La méta-analyse qualifie de « long terme » le suivi des sujets sur 12 à 24 mois. Il serait intéressant de mesurer l'impact d'intervention de prévention au-delà de cette période.
Notons également que cette méta-analyse évalue des interventions difficilement transposables dans le contexte des soins de santé primaires belges actuels.
Autres publications
Une autre méta-analyse récente (7) évalue l'efficacité d'interventions qualifiées de « potentiellement pertinentes en soins de santé primaire » de prévention du tabagisme chez les enfants et les adolescents. Les interventions étudiées ne consistaient pas en des récompenses mais en des interventions de type comportementales comme des entretiens par téléphone et/ou menés en face-à-face. Elle conclut à une réduction statistiquement significative (RR = 0,81, avec un IC à 95 % de 0,70 à 0,93 et un NST de 50) du risque de commencer à fumer à 7 – 36 mois (9 RCTs, n = 26 624).
Conclusion de Minerva
Cette méta-analyse, de bonne qualité méthodologique mais souffrant du faible nombre et de la faible qualité des études incluses n’apporte pas de preuves de l'efficacité de l'usage de récompenses dans la prévention du tabagisme chez les enfants et les adolescents, du moins sous la forme de récompenses de groupe en milieu scolaire.
Pour la pratique
Ni la RBP belge de 2005 (8), ni les recommandations plus récentes de NICE (9), n'abordent la question de la prévention du tabagisme. La synthèse méthodique analysée ici n’apporte pas d’argument suffisant pour alimenter des recommandations.
Références
- Peto R, Lopez AD, Boreham J, et al.
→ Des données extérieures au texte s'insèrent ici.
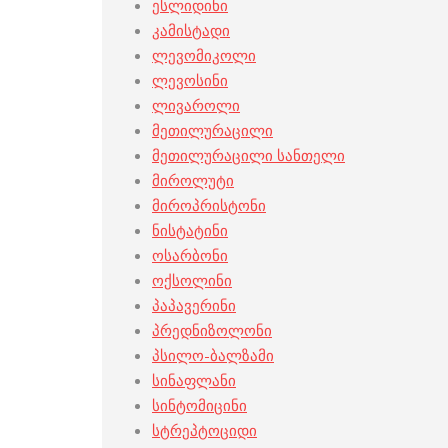
ესლიდინი
კამისტადი
ლევომიკოლი
ლევოსინი
ლივაროლი
მეთილურაცილი
მეთილურაცილი სანთელი
მიროლუტი
მიროპრისტონი
ნისტატინი
ოსარბონი
ოქსოლინი
პაპავერინი
პრედნიზოლონი
პსილო-ბალზამი
სინაფლანი
სინტომიცინი
სტრეპტოციდი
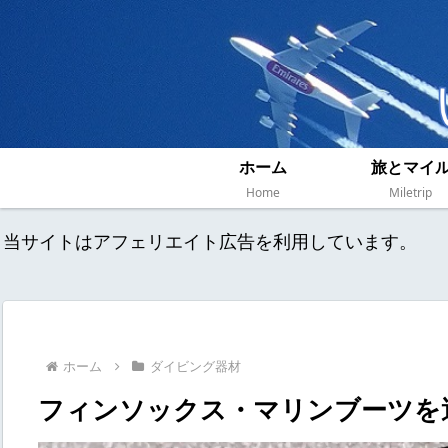
ホーム
旅とマイ
Home
Miletrip
当サイトはアフェリエイト広告を利用しています。
ホーム
ダイビング器材
フィンソックス・マリンブーツを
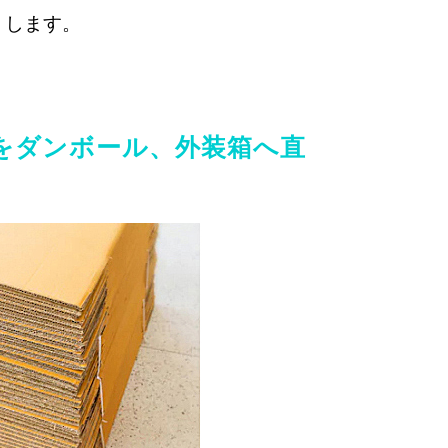
くします。
をダンボール、外装箱へ直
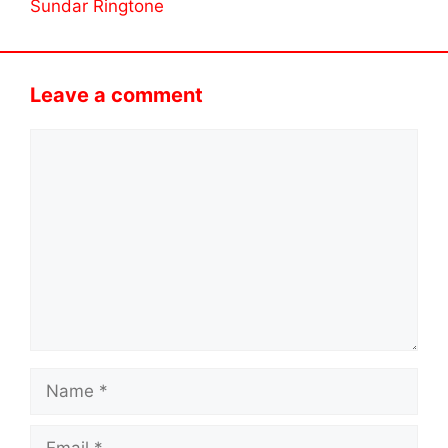
Sundar Ringtone
Leave a comment
Comment
Name
Email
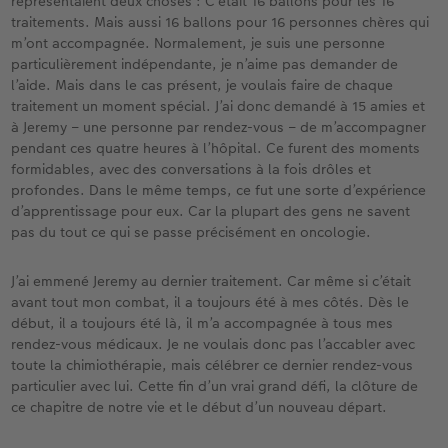
représentaient deux choses : C’était 16 ballons pour les 16
traitements. Mais aussi 16 ballons pour 16 personnes chères qui
m’ont accompagnée. Normalement, je suis une personne
particulièrement indépendante, je n’aime pas demander de
l’aide. Mais dans le cas présent, je voulais faire de chaque
traitement un moment spécial. J’ai donc demandé à 15 amies et
à Jeremy – une personne par rendez-vous – de m’accompagner
pendant ces quatre heures à l’hôpital. Ce furent des moments
formidables, avec des conversations à la fois drôles et
profondes. Dans le même temps, ce fut une sorte d’expérience
d’apprentissage pour eux. Car la plupart des gens ne savent
pas du tout ce qui se passe précisément en oncologie.
J’ai emmené Jeremy au dernier traitement. Car même si c’était
avant tout mon combat, il a toujours été à mes côtés. Dès le
début, il a toujours été là, il m’a accompagnée à tous mes
rendez-vous médicaux. Je ne voulais donc pas l’accabler avec
toute la chimiothérapie, mais célébrer ce dernier rendez-vous
particulier avec lui. Cette fin d’un vrai grand défi, la clôture de
ce chapitre de notre vie et le début d’un nouveau départ.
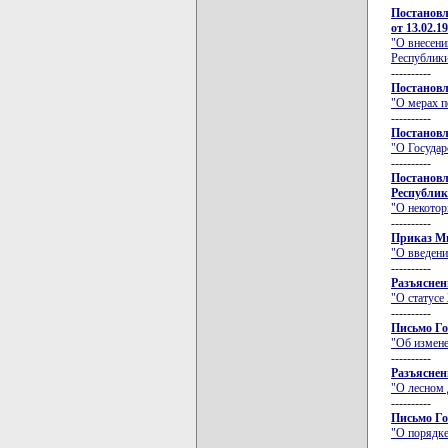
Постановл
от 13.02.1
"О внесени
Республики
----------
Постановл
"О мерах п
----------
Постановл
"О Государ
----------
Постановл
Республики
"О некотор
----------
Приказ Ми
"О введени
----------
Разъяснен
"О статус
----------
Письмо Го
"Об измене
----------
Разъяснен
"О лесном 
----------
Письмо Го
"О порядке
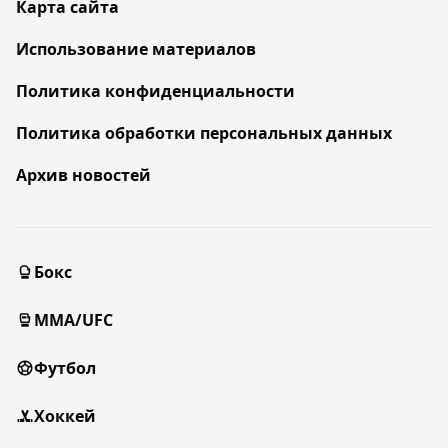
Карта сайта
Использование материалов
Политика конфиденциальности
Политика обработки персональных данных
Архив новостей
Бокс
MMA/UFC
Футбол
Хоккей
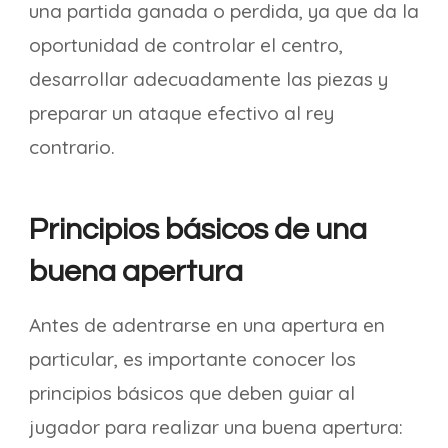
una partida ganada o perdida, ya que da la
oportunidad de controlar el centro,
desarrollar adecuadamente las piezas y
preparar un ataque efectivo al rey
contrario.
Principios básicos de una
buena apertura
Antes de adentrarse en una apertura en
particular, es importante conocer los
principios básicos que deben guiar al
jugador para realizar una buena apertura:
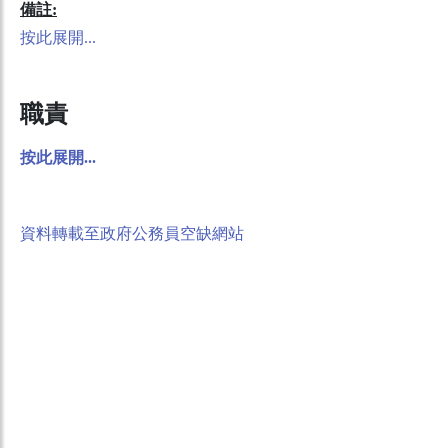
備註:
按此展開...
職責
按此展開...
資料轉載至政府公務員空缺網站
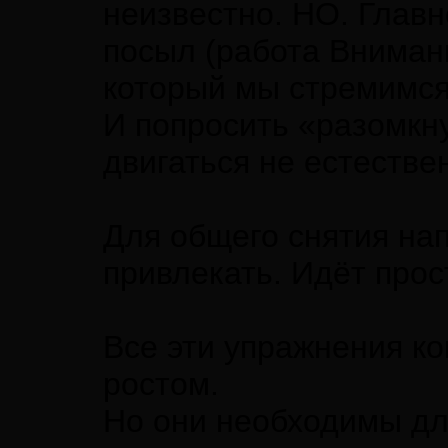
неизвестно. НО. Глав
посыл (работа Внимани
который мы стремимся
И попросить «разомкн
двигаться не естестве
Для общего снятия на
привлекать. Идёт про
Все эти упражнения к
ростом.
Но они необходимы дл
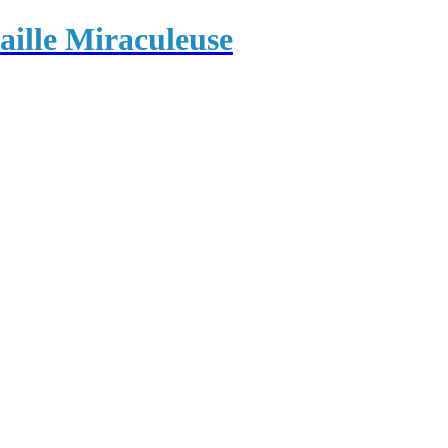
ille Miraculeuse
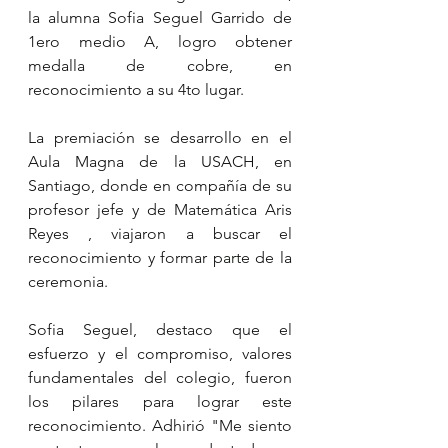
la alumna Sofia Seguel Garrido de 
1ero medio A, logro obtener 
medalla de cobre, en 
reconocimiento a su 4to lugar.
La premiación se desarrollo en el 
Aula Magna de la USACH, en 
Santiago, donde en compañía de su 
profesor jefe y de Matemática Aris 
Reyes , viajaron a buscar el 
reconocimiento y formar parte de la 
ceremonia.
Sofia Seguel, destaco que el 
esfuerzo y el compromiso, valores 
fundamentales del colegio, fueron 
los pilares para lograr este 
reconocimiento. Adhirió "Me siento 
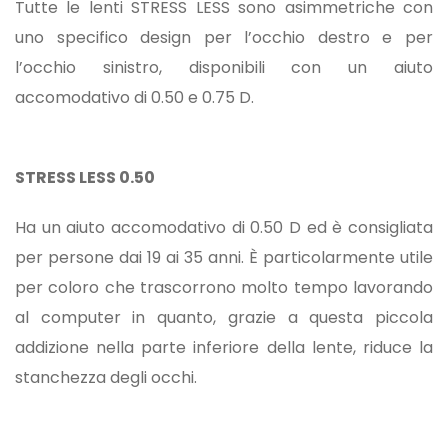
Tutte le lenti STRESS LESS sono asimmetriche con
uno specifico design per l’occhio destro e per
l’occhio sinistro, disponibili con un aiuto
accomodativo di 0.50 e 0.75 D.
STRESS LESS 0.50
Ha un aiuto accomodativo di 0.50 D ed è consigliata
per persone dai 19 ai 35 anni. È particolarmente utile
per coloro che trascorrono molto tempo lavorando
al computer in quanto, grazie a questa piccola
addizione nella parte inferiore della lente, riduce la
stanchezza degli occhi.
Mortality from smoking worldwide. Br Med Bull 1996;52:12-21.
- Joossens L. Communiqué de presse du 12 février 2003 CRIOC (Centre de Recherche et d’Information des Organisateurs et des Consommateurs) www.crioc.be
- Warren CW, Jones NR, Peruga A, et al. Global Youth Tobacco Surveillance, 2000-2007. MMWR 2008:57(SS01):1-21.
- Le consortium ACCES, Stratégies visant le sevrage tabagique chez les adolescents. Principes directeurs, stratégies et activités. Juillet 2010. Téléchargé de www.fares.be/documents/ACCESSreport.pdf le 27/12/2012.
- Breslau N, Peterson EL. Smoking cessation in young adults: age at initiation of cigarette smoking and other suspected influences. Am J Public Health 1996;86:214-20.
- Global Youth Tobacco Survey Collaborative Group. Tobacco use among youth: a cross country comparison. Tob Control 2002;11:252-70.
- Patnode CD, O’Connor E, Whitlock EP, et al. Primary care–relevant interventions for tobacco use prevention and cessation in children and adolescents: a systematic evidence review for the U.S. Preventive Services Task Force. Ann Intern Med 2013;158:253-60.
- SSMG. Recommandation de Bonne Pratique. Arrêter de fumer. SSMG, 2005.
- National Institute for Health and Clinical Excellence. Smoking cessation services. Quick référence guide. NICE, February 2008.